Let's say that AmazonWidget costs Amazon $15 and they want to sell it for $25. You've been selling YourWidget for $25. By taking control of the pricing of your item, they can make sure that AmazonWidget doesn't have to compete with YourWidget on price. They can price YourWidget at $30 so that they make $10 whether someone buys an AmazonWidget or a YourWidget. Previously, they would have had to price AmazonWidget below $25 to deal with the fact that you were selling YourWidget at $25.

The legal difference is about using market power against someone and against consumers. Amazon is also trying to play both sides - as a marketplace where anyone can sell and as a direct seller. If you get someone to say that they won't compete with you in exchange for a deal where they sell your item and then they take steps to lower the sales of your item, that's a big deal.

By controlling the selling price of the item and prohibiting the supplier from competing with that price, Amazon controls how many get sold and whether it's more profitable for them to push users to different products.

As the article points out, the big issue is that the prices stabilized at higher levels. If the price was usually $25 before and is now usually $30, Amazon has taken steps to raise the price level by taking out competition. This hurts consumers (with higher prices) and suppliers (because it lowered the number of products sold and offered a way for Amazon to replace purchases of their third-party products with Amazon products).

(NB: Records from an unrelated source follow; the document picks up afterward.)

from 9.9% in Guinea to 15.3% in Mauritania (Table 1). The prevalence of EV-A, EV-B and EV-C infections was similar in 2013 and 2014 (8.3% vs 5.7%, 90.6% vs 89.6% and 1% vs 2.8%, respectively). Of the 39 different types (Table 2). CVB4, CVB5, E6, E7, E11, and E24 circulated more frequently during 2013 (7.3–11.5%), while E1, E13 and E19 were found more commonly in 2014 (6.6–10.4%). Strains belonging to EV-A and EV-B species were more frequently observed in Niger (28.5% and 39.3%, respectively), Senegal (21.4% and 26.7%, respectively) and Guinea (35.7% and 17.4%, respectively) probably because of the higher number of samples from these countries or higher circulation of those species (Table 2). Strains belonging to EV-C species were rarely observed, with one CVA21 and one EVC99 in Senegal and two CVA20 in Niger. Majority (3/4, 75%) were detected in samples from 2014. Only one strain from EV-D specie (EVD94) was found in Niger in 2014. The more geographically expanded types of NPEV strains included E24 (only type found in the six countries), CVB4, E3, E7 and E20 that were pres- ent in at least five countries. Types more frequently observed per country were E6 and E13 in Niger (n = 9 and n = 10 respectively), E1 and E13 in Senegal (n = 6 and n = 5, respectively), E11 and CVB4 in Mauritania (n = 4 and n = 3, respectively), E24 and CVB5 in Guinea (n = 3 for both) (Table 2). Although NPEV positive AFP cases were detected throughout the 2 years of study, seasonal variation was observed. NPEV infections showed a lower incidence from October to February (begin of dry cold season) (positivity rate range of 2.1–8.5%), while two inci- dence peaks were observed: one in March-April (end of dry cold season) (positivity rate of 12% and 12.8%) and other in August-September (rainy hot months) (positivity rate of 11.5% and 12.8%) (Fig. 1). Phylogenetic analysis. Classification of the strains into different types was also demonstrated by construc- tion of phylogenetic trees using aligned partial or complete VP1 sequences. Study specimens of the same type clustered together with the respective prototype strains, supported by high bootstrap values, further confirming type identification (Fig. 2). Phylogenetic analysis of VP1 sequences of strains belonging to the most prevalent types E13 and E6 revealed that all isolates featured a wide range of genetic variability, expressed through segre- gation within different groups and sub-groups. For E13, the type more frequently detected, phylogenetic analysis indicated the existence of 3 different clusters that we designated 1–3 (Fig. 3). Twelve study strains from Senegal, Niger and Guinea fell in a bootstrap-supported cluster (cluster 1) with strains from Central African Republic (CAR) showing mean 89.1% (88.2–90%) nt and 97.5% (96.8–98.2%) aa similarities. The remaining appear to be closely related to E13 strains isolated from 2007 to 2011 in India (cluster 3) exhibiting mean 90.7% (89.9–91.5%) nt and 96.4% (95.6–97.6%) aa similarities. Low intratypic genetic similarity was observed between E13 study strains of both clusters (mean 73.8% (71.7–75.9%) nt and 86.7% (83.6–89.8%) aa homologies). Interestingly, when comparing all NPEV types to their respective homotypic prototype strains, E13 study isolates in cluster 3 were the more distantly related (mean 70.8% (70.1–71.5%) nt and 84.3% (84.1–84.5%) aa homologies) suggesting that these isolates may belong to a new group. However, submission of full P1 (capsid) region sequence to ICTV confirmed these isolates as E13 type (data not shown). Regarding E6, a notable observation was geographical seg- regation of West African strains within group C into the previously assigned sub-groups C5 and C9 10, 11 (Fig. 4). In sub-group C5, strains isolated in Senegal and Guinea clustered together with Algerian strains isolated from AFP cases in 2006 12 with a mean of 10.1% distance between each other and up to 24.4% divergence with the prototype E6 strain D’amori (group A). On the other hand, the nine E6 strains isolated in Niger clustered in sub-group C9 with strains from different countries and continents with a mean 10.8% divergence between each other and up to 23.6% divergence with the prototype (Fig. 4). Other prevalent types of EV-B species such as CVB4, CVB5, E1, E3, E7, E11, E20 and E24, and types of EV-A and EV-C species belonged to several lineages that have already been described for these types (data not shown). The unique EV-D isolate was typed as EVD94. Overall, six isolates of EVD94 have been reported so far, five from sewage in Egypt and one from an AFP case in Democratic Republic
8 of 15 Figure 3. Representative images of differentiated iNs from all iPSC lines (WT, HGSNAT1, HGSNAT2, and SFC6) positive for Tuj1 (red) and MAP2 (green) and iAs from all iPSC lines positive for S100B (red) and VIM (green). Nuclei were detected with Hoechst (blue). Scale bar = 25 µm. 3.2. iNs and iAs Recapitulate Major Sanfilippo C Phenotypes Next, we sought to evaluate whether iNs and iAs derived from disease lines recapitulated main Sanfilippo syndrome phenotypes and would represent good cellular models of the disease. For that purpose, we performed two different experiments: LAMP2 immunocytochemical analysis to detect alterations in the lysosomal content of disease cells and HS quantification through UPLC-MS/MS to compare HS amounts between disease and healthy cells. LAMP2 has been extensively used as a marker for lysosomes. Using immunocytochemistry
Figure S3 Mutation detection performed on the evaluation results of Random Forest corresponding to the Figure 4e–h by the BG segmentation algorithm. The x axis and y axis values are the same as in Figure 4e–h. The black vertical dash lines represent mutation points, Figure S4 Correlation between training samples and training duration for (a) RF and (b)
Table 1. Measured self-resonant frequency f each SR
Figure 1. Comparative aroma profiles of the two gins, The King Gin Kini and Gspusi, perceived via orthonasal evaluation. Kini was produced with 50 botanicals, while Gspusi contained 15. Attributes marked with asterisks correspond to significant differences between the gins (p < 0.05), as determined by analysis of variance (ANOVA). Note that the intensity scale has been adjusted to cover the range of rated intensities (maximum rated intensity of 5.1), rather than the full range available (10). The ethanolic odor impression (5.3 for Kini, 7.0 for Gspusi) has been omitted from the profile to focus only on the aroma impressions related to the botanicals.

How is this different from a supermarket deciding to raise prices on a third party product to favor its own? I think the key difference is that Amazon is both a marketplace for sellers to sell directly and a retailer. Amazon's dominant position in online shopping has been fueled by third-party sellers on their platform. If you the use that dominance to hurt those sellers and consumers, you're changing the game after people have gotten locked into using your platform. For example, sellers need Amazon because consumers have Prime. Consumers got Prime because of the wide array of third party sellers. When you then take steps that work against those consumers and sellers due to your now-strong market position, that's a problem.

Let's say that Amazon said, "we should be able to do what we want like anyone else!" I'd say they should - but every person that currently has Prime should see that subscription canceled immediately and be prohibited from being a Prime subscriber for 2 years. That way, Amazon wouldn't have the market power over sellers and consumers that it currently enjoys and alternatives might become a big platform. The problem, in my mind, is when a company creates rules, builds market power, and then wants to change those rules when it's in a dominant position. If they want a reset on that dominant position, that's fair - but they never want a reset on that dominant position.

I don't actually think Amazon really meant to do wrong in this case. I think it can be an area where it's not intent that matters. I'm guessing that their algorithms likely started adjusting the price due to the realities of their profit margins. Before, they had their AmazonWidget priced at $22 because it needed to be at least $3 cheaper than YourWidget. They wanted a $10 margin, but couldn't get it. Once they were in control of YourWidget pricing, it settled on $30 which is the $10 margin they want - and then there was room for AmazonWidget to be $25. That seems like the most likely scenario to me. Amazon started identifying good-selling products and thought they'd be better at optimizing sales and profits by controlling the pricing of them. They probably are better. The problem is that it started optimizing for Amazon and not for that seller and so if sales went down 75% on YourWidget, they didn't care.

But the issue is that Amazon took steps to reduce/prohibit competition and it ended up raising prices after they had built up enormous market power under different rules.



Didn’t Amazon care if they tanked the seller because sellers would drop out of the program?


Why would sellers drop out of the program? Where would they go? Amazon raised the prices to match what the seller was getting outside of Amazon.


They'd switch to Fulfilled by Amazon, where the seller can set their own prices.